Text section:
** Start **

My work probably belongs to a discipline called Computational Finance. This is a branch of applied computer science. My focus is data manipulation and information theory rather than statistics or math. I learned about computers at a trade school after getting a BA in college, so my research is relatively original. It is characterized by analyzing groups of stocks instead of individual securities. My impression is that a data-based orientation is dramatically and demonstrably better than a two dimensional statistics-based framework.
My articles are written to document my work and demonstrate the effectiveness of the processing paradigm. For the past year or so, my concentration has been on algorithmic decision-making.
For the last several months, I've been looking at win rate analysis. In this article, I will try to show that win rate strategies are quite interesting, relatively simple to create, and can make excellent returns if a little rational thought is put into them.
I will try to step through the strategy creation process, as I think it is quite different (and hopefully better) than the usual procedure.
Historical prices are the only input. These must be dividend adjusted. The best thing to do is download price history every day. A sample of data from SPY is shown below:
Price data is downloaded for relevant stocks. Each stock's data is stored in a different spreadsheet. It's worth paying a little money to avoid annoying technical issues when dealing with downloading many data sets.
It takes some practice to master moving between the different data sets, etc. I practiced doing this for at least an hour a day for over 20 years. Probably I'm flattering myself, but I might be a little better than average at it now.
High and Low prices are not used in this article, so the only input is Security, Date, Open, and Close.
When studies are shown, the numbers are all derived from price history data. How one gets from here to there is critical to keep in mind when reverse engineering.
Analyzing an individual stock effectively on a quantitative or technical basis is almost impossible. Any stock is part of the entire market, most of its movement can best be explained by the movement of the overall market.
Short-term direction is vastly more important than long term when predicting immediate returns. An individual stock will not produce enough samples to support decision-making unless the look-back period is long. However, the longer look back will distort decision-making in the present.

** End **

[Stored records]

** Start **

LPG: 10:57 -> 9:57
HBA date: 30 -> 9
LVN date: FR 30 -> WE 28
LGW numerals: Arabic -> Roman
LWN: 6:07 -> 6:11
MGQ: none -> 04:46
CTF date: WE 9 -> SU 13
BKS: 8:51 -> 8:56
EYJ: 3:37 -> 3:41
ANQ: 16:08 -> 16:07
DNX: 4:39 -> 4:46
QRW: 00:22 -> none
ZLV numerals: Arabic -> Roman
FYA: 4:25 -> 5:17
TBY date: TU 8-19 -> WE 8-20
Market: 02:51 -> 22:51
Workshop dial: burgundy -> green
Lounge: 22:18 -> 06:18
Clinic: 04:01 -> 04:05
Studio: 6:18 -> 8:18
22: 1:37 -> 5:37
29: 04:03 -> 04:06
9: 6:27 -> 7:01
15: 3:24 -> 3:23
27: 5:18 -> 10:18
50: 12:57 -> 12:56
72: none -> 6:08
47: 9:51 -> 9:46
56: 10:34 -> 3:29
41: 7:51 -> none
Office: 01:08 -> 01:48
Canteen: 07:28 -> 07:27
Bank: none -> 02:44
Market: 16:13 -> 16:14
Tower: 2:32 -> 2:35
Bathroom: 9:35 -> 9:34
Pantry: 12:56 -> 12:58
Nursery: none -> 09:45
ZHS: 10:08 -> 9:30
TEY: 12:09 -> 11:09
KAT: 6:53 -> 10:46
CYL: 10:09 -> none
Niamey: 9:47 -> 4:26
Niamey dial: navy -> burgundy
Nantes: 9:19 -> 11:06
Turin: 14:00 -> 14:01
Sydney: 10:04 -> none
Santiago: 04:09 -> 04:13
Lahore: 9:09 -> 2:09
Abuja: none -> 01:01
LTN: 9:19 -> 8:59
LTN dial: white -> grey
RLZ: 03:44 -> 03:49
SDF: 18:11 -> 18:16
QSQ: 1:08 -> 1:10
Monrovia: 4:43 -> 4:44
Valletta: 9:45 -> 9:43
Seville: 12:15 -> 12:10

** End **

What you need to do:
- a) Retype the passage of the finance article starting with "It takes some" and going on through "the overall market.".
- b) Answer these questions from the finance article:
(i) Where did the author learn about computers?
(ii) Which four inputs are used in the article, since High and Low prices are left out?
(iii) How long and how often did the author practice moving between data sets?
- c) Proceed with the finance article from the point where it stops.
The records are separate material, unrelated to the finance article.

Expected answers:
- a)
It takes some practice to master moving between the different data sets, etc. I practiced doing this for at least an hour a day for over 20 years. Probably I'm flattering myself, but I might be a little better than average at it now.
High and Low prices are not used in this article, so the only input is Security, Date, Open, and Close.
When studies are shown, the numbers are all derived from price history data. How one gets from here to there is critical to keep in mind when reverse engineering.
Analyzing an individual stock effectively on a quantitative or technical basis is almost impossible. Any stock is part of the entire market, most of its movement can best be explained by the movement of the overall market.

- b)
(i) At a trade school, after getting a BA in college.
(ii) Security, Date, Open, and Close.
(iii) At least an hour a day for over 20 years.

- c)
It is far better to use portfolios or groups of equities for analysis than analyzing single stocks. This anchors one signal to all securities, making aggregated sample sizes larger and more coherent. Meanwhile, the look-back period is shortened.
Portfolio-based strategies offer far better returns than strategies involving individual stocks. Understanding Complex Strategies With FoxForce5 attempted to demonstrate that. Links to many of my articles are provided at the end.
In this article, the portfolio comprised of the 3x Bulls shown below will be analyzed. These guys are always amusing.
The graphic below shows individual stock performance for the past six months.
This period was definitely not bad for buy and hold.
CC stands for holding from previous close to current close every day in the sample period. That is the buy and hold return. CO is the return for holding previous close to open every day. OC is the return for holding open to close.
Natural logs are absolutely critical to use for this type of analysis. With Natural logs: CC = CO + OC. The Exp Excel function translates natural logs to Current Value of $1, which is shown on the bottom left of the graphic. With Current value: CC = CO * OC. The median return for the six months was more than 100%, $1 is now worth $2.16.
The Win Rate table is the winning percent with no decimals. The strategies that will be demonstrated here, look only at win rate.
KIBS is my current retort to the KISS principle.
Strategy development products are two-dimensional (chart or grid-based) and focus on technical indicators that can be used to analyze individual stocks. All rational indicators show only a slightly different picture of the same thing, and the picture shown for an individual stock is not reliable. Time spent developing on such platforms is very likely wasted.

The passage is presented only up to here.